A distinguished industrial technology strategist and researcher, Mazithulela parted ways with NRF as vice president responsible for that country's National Research Facilities in what was alleged to have been a calculated purge instigated by the South African opposition party, the Democratic Alliance (DA) under former leader Helen Zille.

The explanation then was that he angered the DA, after he instigated charges of spying that resulted in the temporary suspension of top British astronomer Philip Charles in 2010, and designated the site of the square kilometre array telescope as a National Key Point thus handing over some of its affairs over to the South African Secret Service.

The South African media reported Monday that Mazithulela actually resigned on mutual understanding with the country top research body and that he was paid R4,6 million as severance package.

According to the reports, the former principal director in the Office of the President and Cabinet (OPC) and now vice chairman for the African Commission on Nuclear Energy, is among several top South African executives who were paid up to R50 million combined after parting ways with their employer, the state.

"Science and Technology entity, the National Research Foundation, paid R4.6m to Gatsha Mazithulela after restructuring," read a story on a South African online news agency.

Mazithulela acknowledged the reports, but declined to comment further citing professional confidentiality clauses.

"I've also seen the reports about the parliamentary questions and subsequent answers from the South African government. However, I'm still under a confidentiality clause so I can't comment," he said.

Mazithulela also served as a board member of Nuclear Technology Products (Pvt) Limited, South Africa and corporate development consultant at the South African Nuclear Energy Corporation.

On his return home in 2011, there were rumours that he had fled under controversial circumstances with some saying he was unceremoniously ousted.

Apparently one of the most vocal DA figures against Mazithulela was Zimbabwean-born Marian Shinn, a former pupil at Townsend Girls High School in Bulawayo.

Topping the list of heavily paid executives was the R9.35m "separation agreement" that SAA made to chief executive Khaya Ngqula in 2008/9.

Air Traffic and Navigation Services spent R3.7m on 15 people.

The Passenger Rail Agency of South Africa spent R16.3m to move on five executives, including the "breakdown of trust" pay-off to Metrorail chief executive Sisa Mtwa.

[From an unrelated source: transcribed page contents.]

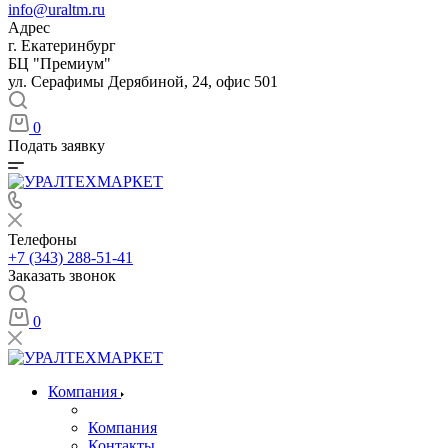
info@uraltm.ru
Адрес
г. Екатеринбург
БЦ "Премиум"
ул. Серафимы Дерябиной, 24, офис 501
0
Подать заявку
Телефоны
+7 (343) 288-51-41
Заказать звонок
0
Компания
Компания
Контакты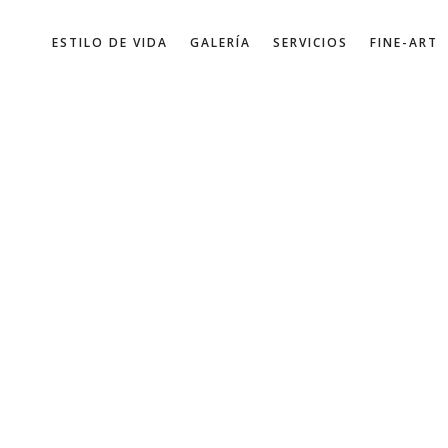
ESTILO DE VIDA
GALERÍA
SERVICIOS
FINE-ART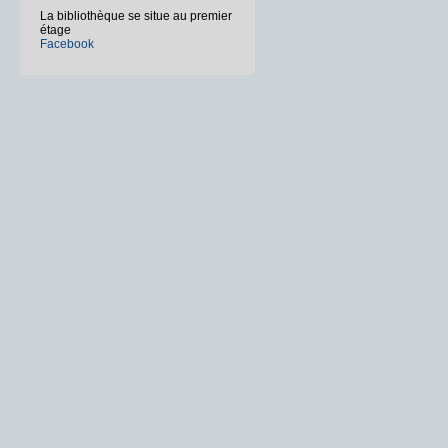
La bibliothèque se situe au premier
étage
Facebook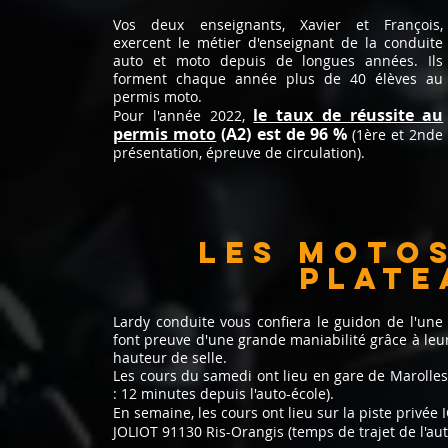
Vos deux enseignants, Xavier et François,
exer
cent le métier d
'enseignant de la conduite
auto et moto depuis de longues années. Ils
forment chaque année plus de 40 élèves au
permis moto.
le taux de réussite au
Pour l'année 2022,
permis moto
(A2) es
t de 96 %
(1ère et 2nde
présentation, épreuve de circulation).
Les motos
plate
Lardy conduite vous confiera le guidon de l'un
font preuve d'une grande maniabilité grâce à leur
hauteur de selle.
Les cours du samedi ont lieu en
gare de Marolles
: 12 minutes depuis l'auto-école).
En semaine, les cours ont lieu sur la piste privée
JOLIOT 91130 Ris-Orangis (temps de trajet de l'aut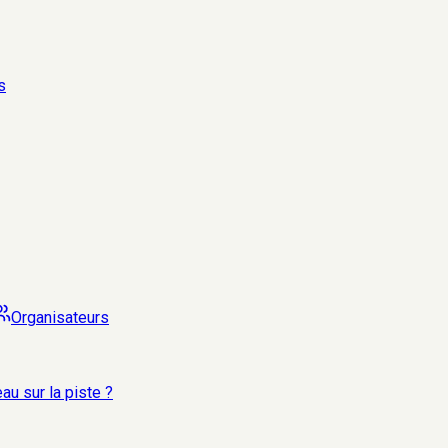
s
Organisateurs
au sur la piste ?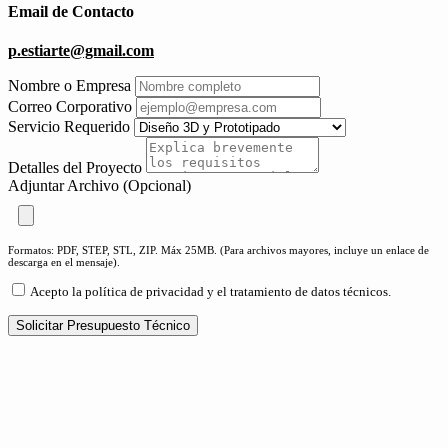
Email de Contacto
p.estiarte@gmail.com
Nombre o Empresa
Correo Corporativo
Servicio Requerido
Detalles del Proyecto
Adjuntar Archivo (Opcional)
Formatos: PDF, STEP, STL, ZIP. Máx 25MB. (Para archivos mayores, incluye un enlace de
descarga en el mensaje).
Acepto la política de privacidad y el tratamiento de datos técnicos.
Solicitar Presupuesto Técnico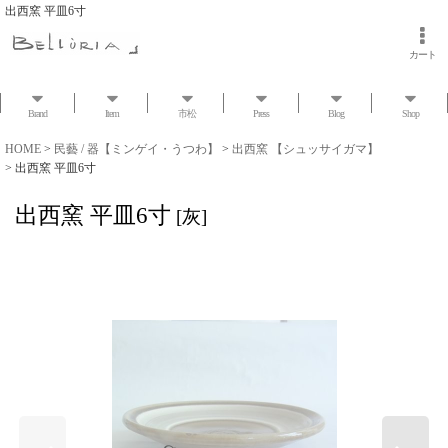
出西窯 平皿6寸
カート
Brand
Item
市松
Press
Blog
Shop
HOME
>
民藝 / 器【ミンゲイ・うつわ】
>
出西窯 【シュッサイガマ】
>
出西窯 平皿6寸
出西窯 平皿6寸
[
灰
]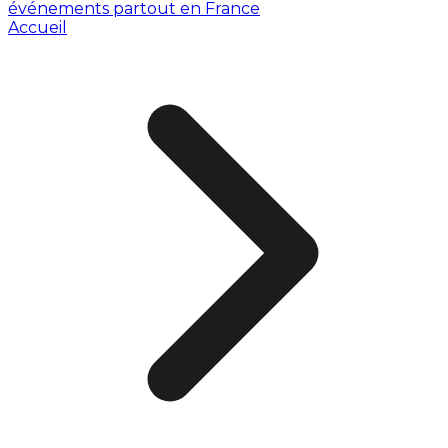
événements partout en France
Accueil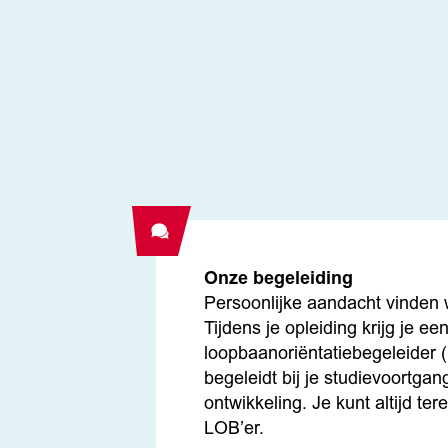
Onze begeleiding
Persoonlijke aandacht vinden w
Tijdens je opleiding krijg je ee
loopbaanoriëntatiebegeleider (
begeleidt bij je studievoortgan
ontwikkeling. Je kunt altijd ter
LOB’er.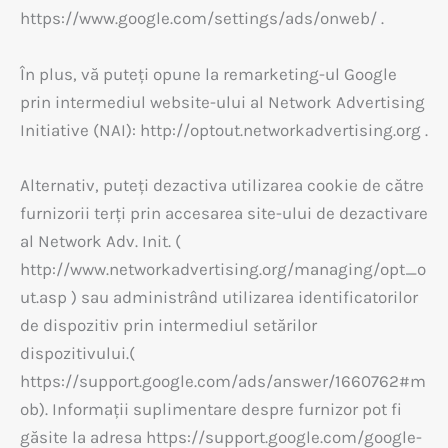
https://www.google.com/settings/ads/onweb/ .
În plus, vă puteți opune la remarketing-ul Google
prin intermediul website-ului al Network Advertising
Initiative (NAI): http://optout.networkadvertising.org .
Alternativ, puteți dezactiva utilizarea cookie de către
furnizorii terți prin accesarea site-ului de dezactivare
al Network Adv. Init. (
http://www.networkadvertising.org/managing/opt_o
ut.asp ) sau administrând utilizarea identificatorilor
de dispozitiv prin intermediul setărilor
dispozitivului.(
https://support.google.com/ads/answer/1660762#m
ob). Informații suplimentare despre furnizor pot fi
găsite la adresa https://support.google.com/google-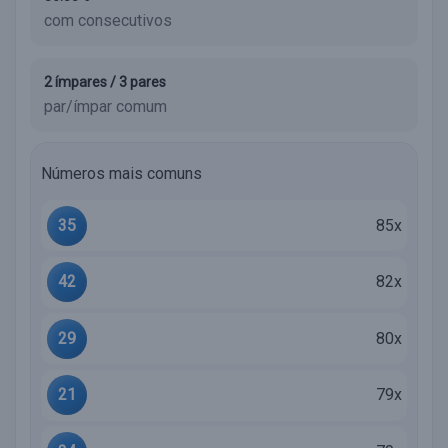
com consecutivos
2 ímpares / 3 pares
par/ímpar comum
Números mais comuns
35
85x
42
82x
29
80x
21
79x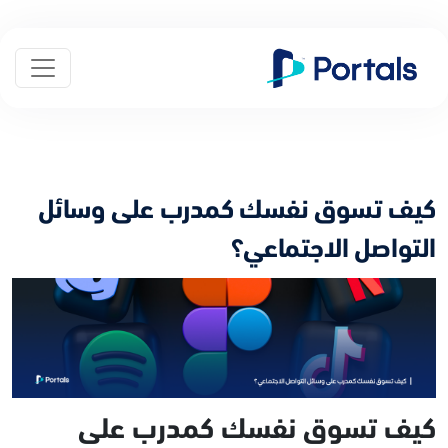
كيف تسوق نفسك كمدرب على وسائل
التواصل الاجتماعي؟
كيف تسوق نفسك كمدرب على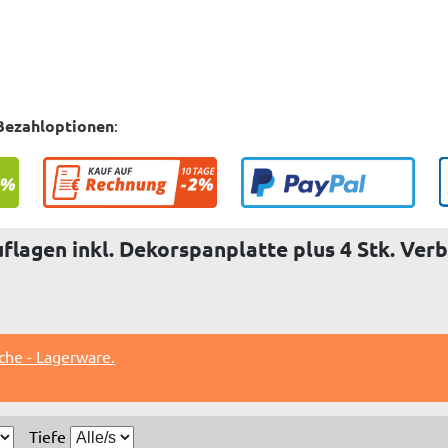
Bezahloptionen
:
flagen inkl. Dekorspanplatte plus 4 Stk. Ver
che - Lagerware.
Tiefe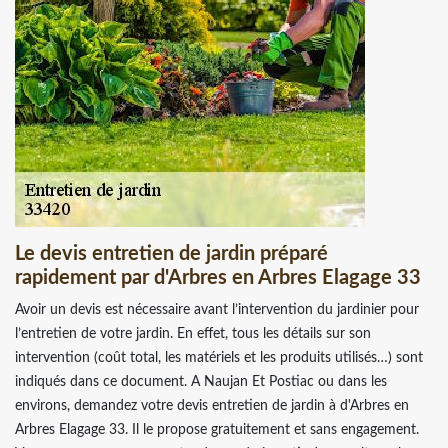
Le devis entretien de jardin préparé
rapidement par d'Arbres en Arbres Elagage 33
Avoir un devis est nécessaire avant l’intervention du jardinier pour
l’entretien de votre jardin. En effet, tous les détails sur son
intervention (coût total, les matériels et les produits utilisés…) sont
indiqués dans ce document. A Naujan Et Postiac ou dans les
environs, demandez votre devis entretien de jardin à d'Arbres en
Arbres Elagage 33. Il le propose gratuitement et sans engagement.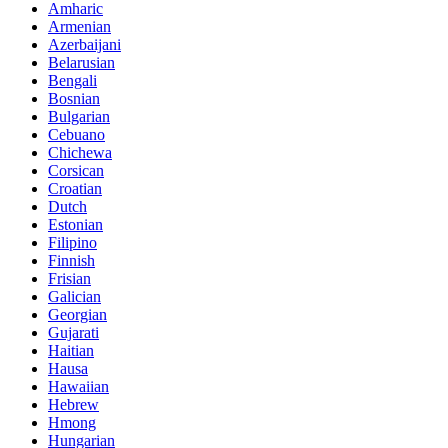
Amharic
Armenian
Azerbaijani
Belarusian
Bengali
Bosnian
Bulgarian
Cebuano
Chichewa
Corsican
Croatian
Dutch
Estonian
Filipino
Finnish
Frisian
Galician
Georgian
Gujarati
Haitian
Hausa
Hawaiian
Hebrew
Hmong
Hungarian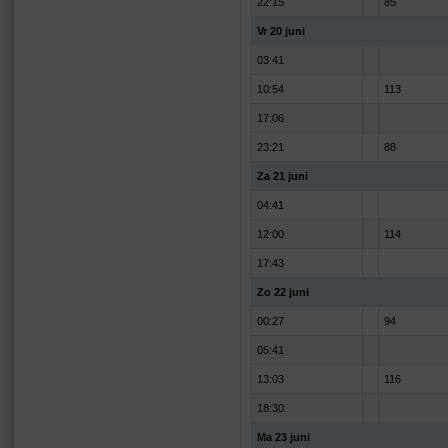
22:15
85
Vr 20 juni
03:41
10:54
113
17:06
23:21
88
Za 21 juni
04:41
12:00
114
17:43
Zo 22 juni
00:27
94
05:41
13:03
116
18:30
Ma 23 juni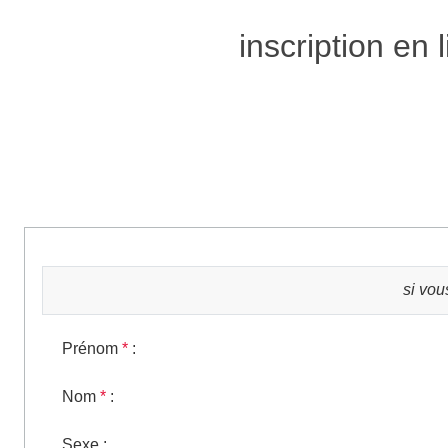
inscription en 
si vou
Prénom
*
:
Nom
*
:
Sexe
: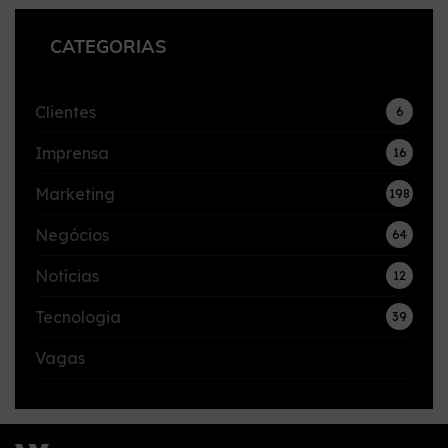
CATEGORIAS
Clientes
6
Imprensa
16
Marketing
198
Negócios
64
Notícias
12
Tecnologia
39
Vagas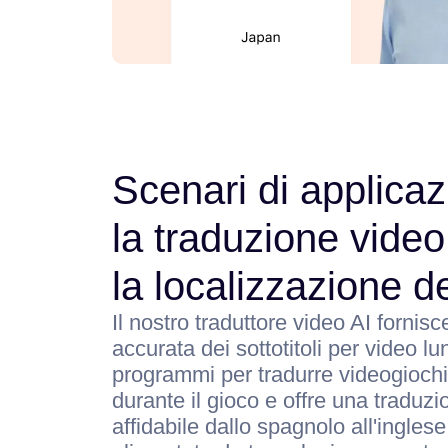
Scenari di applicaz
la traduzione video
la localizzazione de
Il nostro traduttore video AI fornis
accurata dei sottotitoli per video l
programmi per tradurre videogioch
durante il gioco e offre una traduz
affidabile dallo spagnolo all'inglese, 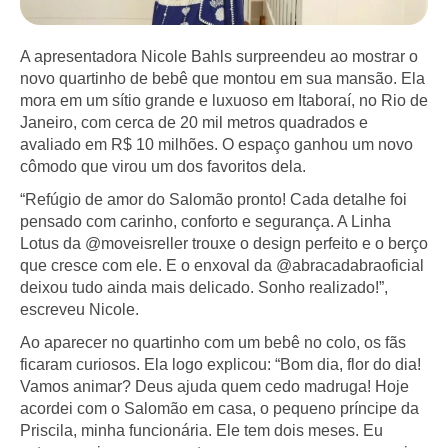
A apresentadora Nicole Bahls surpreendeu ao mostrar o
novo quartinho de bebê que montou em sua mansão. Ela
mora em um sítio grande e luxuoso em Itaboraí, no Rio de
Janeiro, com cerca de 20 mil metros quadrados e
avaliado em R$ 10 milhões. O espaço ganhou um novo
cômodo que virou um dos favoritos dela.
“Refúgio de amor do Salomão pronto! Cada detalhe foi
pensado com carinho, conforto e segurança. A Linha
Lotus da @moveisreller trouxe o design perfeito e o berço
que cresce com ele. E o enxoval da @abracadabraoficial
deixou tudo ainda mais delicado. Sonho realizado!”,
escreveu Nicole.
Ao aparecer no quartinho com um bebê no colo, os fãs
ficaram curiosos. Ela logo explicou: “Bom dia, flor do dia!
Vamos animar? Deus ajuda quem cedo madruga! Hoje
acordei com o Salomão em casa, o pequeno príncipe da
Priscila, minha funcionária. Ele tem dois meses. Eu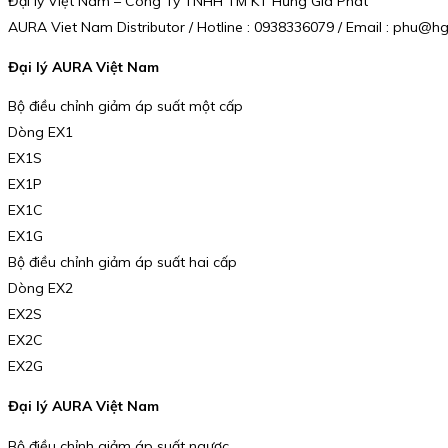
Đại lý Việt Nam – Công Ty TNHH TM KT Hưng Gia Phát
AURA Viet Nam Distributor / Hotline : 0938336079 / Email : phu@
Đại lý AURA Việt Nam
Bộ điều chỉnh giảm áp suất một cấp
Dòng EX1
EX1S
EX1P
EX1C
EX1G
Bộ điều chỉnh giảm áp suất hai cấp
Dòng EX2
EX2S
EX2C
EX2G
Đại lý AURA Việt Nam
Bộ điều chỉnh giảm áp suất ngược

One entity paid R1.3m to staff accused of financial misconduct or sexual harassment.

The new revelations follow a recent round of questions by the DA to government departments, asking for details of payouts on employees' contracts since 2008/9.

Mazithulela had joined the NRF in February 2009 from the Council for Scientific and Industrial Research in South Africa.

Since his return home, Mazithulela has become one of the more successful farmers in Matabeleland region.

He had a brief stint as a Bulawayo special interest councillor two years ago and lost in the Zanu-PF national assembly primaries.

Mazithulela joined the OPC as a principal director and is now working at the National University of Science and Technology in Vice Chancellor, Professor Lindela Ndlovu's office.